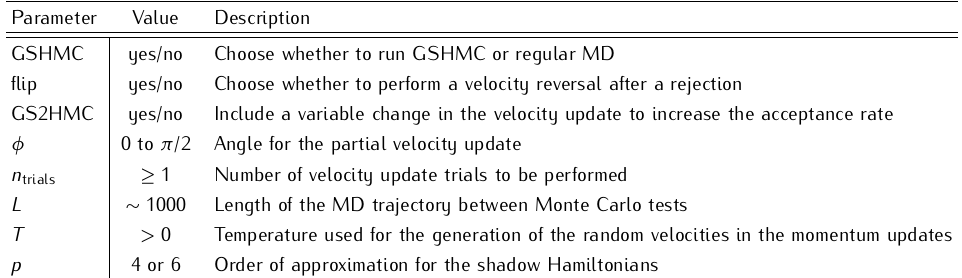
Table 1. Parameters used by the GSHMC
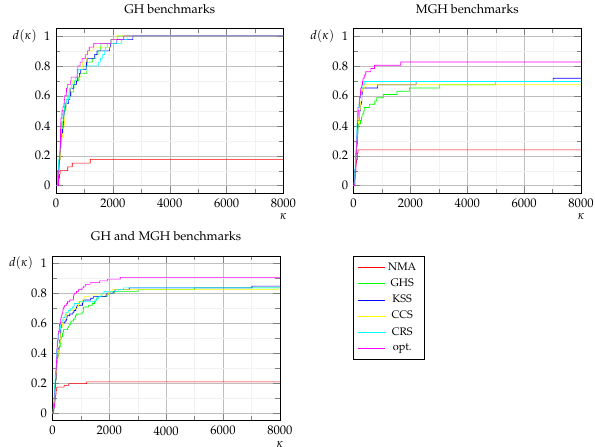
Figure 4. Data profiles for GH and MGH benchmark sets, separated and combined. Tolerance-based algorithm termination was applied ( Tol f = Tol X = 10 − 4 The advantage of the optimized schema becomes apparent in MGH data profiles. 287 TheKSS,CCS,andCRSkeeppaceforupto~370simplexgradientestimateswhere~70% 288 of the MGH problems are solved. The GHS starts to lag at ~240 estimates with ~40% of 289 the problems solved. It catches up at 3000 estimates, finally solving 70% of the MGH 290 problems. KSS, the best of the existing adaptive schemas, ends at 71%. The optimized 291 schema is clearly better with 80% of the problems solved in 730 estimates, ending with 292 82% at 1660 estimates. The original NMA again performs worse compared to the run 293 without tolerance-based termination, ending with 23% of solved problems. 294 For all-inclusive, GH and MGH benchmark data profiles, the optimized schema 295 starts to stand out from the rest of the existing adaptive schemas at ~60% of solved 296 problems, achieved within ~300 simplex gradient estimates. The optimized schema 297 reaches its final result, i.e., 90% of solved problems, in 2400 estimates. Its advantage 298 over the best existing adaptive schema, i.e., KSS, is 6%. The KSS comes to 84% in 7020 299 estimates. As expected, the original NMA ends at a modest 21% of solved problems 300 within 1200 estimates. 301 Figure5showsourlastconvergencespeedmeasurementonGH,MGH,andCUTEr 302 benchmark problems, 169 problems in total. The data profiles are shown for the CUTEr 303 benchmark set, and GH, MGH, and CUTEr benchmark sets combined. They are cal- 304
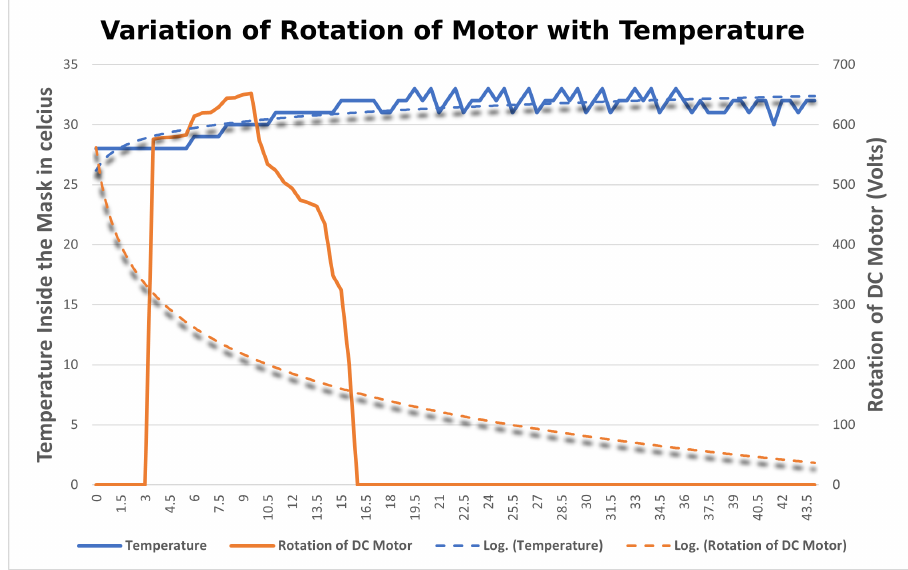
Figure 21. Variation of rotation of motor with the temperature inside the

→ REQUIRED ACTION:
Skipping the images, write out the whole listing exactly.

→ WRITTEN RESPONSE:
Table 1. Parameters used by the GSHMC
Figure 4. Data profiles for GH and MGH benchmark sets, separated and combined. Tolerance-based algorithm termination was applied ( Tol f = Tol X = 10 − 4 The advantage of the optimized schema becomes apparent in MGH data profiles. 287 TheKSS,CCS,andCRSkeeppaceforupto~370simplexgradientestimateswhere~70% 288 of the MGH problems are solved. The GHS starts to lag at ~240 estimates with ~40% of 289 the problems solved. It catches up at 3000 estimates, finally solving 70% of the MGH 290 problems. KSS, the best of the existing adaptive schemas, ends at 71%. The optimized 291 schema is clearly better with 80% of the problems solved in 730 estimates, ending with 292 82% at 1660 estimates. The original NMA again performs worse compared to the run 293 without tolerance-based termination, ending with 23% of solved problems. 294 For all-inclusive, GH and MGH benchmark data profiles, the optimized schema 295 starts to stand out from the rest of the existing adaptive schemas at ~60% of solved 296 problems, achieved within ~300 simplex gradient estimates. The optimized schema 297 reaches its final result, i.e., 90% of solved problems, in 2400 estimates. Its advantage 298 over the best existing adaptive schema, i.e., KSS, is 6%. The KSS comes to 84% in 7020 299 estimates. As expected, the original NMA ends at a modest 21% of solved problems 300 within 1200 estimates. 301 Figure5showsourlastconvergencespeedmeasurementonGH,MGH,andCUTEr 302 benchmark problems, 169 problems in total. The data profiles are shown for the CUTEr 303 benchmark set, and GH, MGH, and CUTEr benchmark sets combined. They are cal- 304
Figure 21. Variation of rotation of motor with the temperature inside the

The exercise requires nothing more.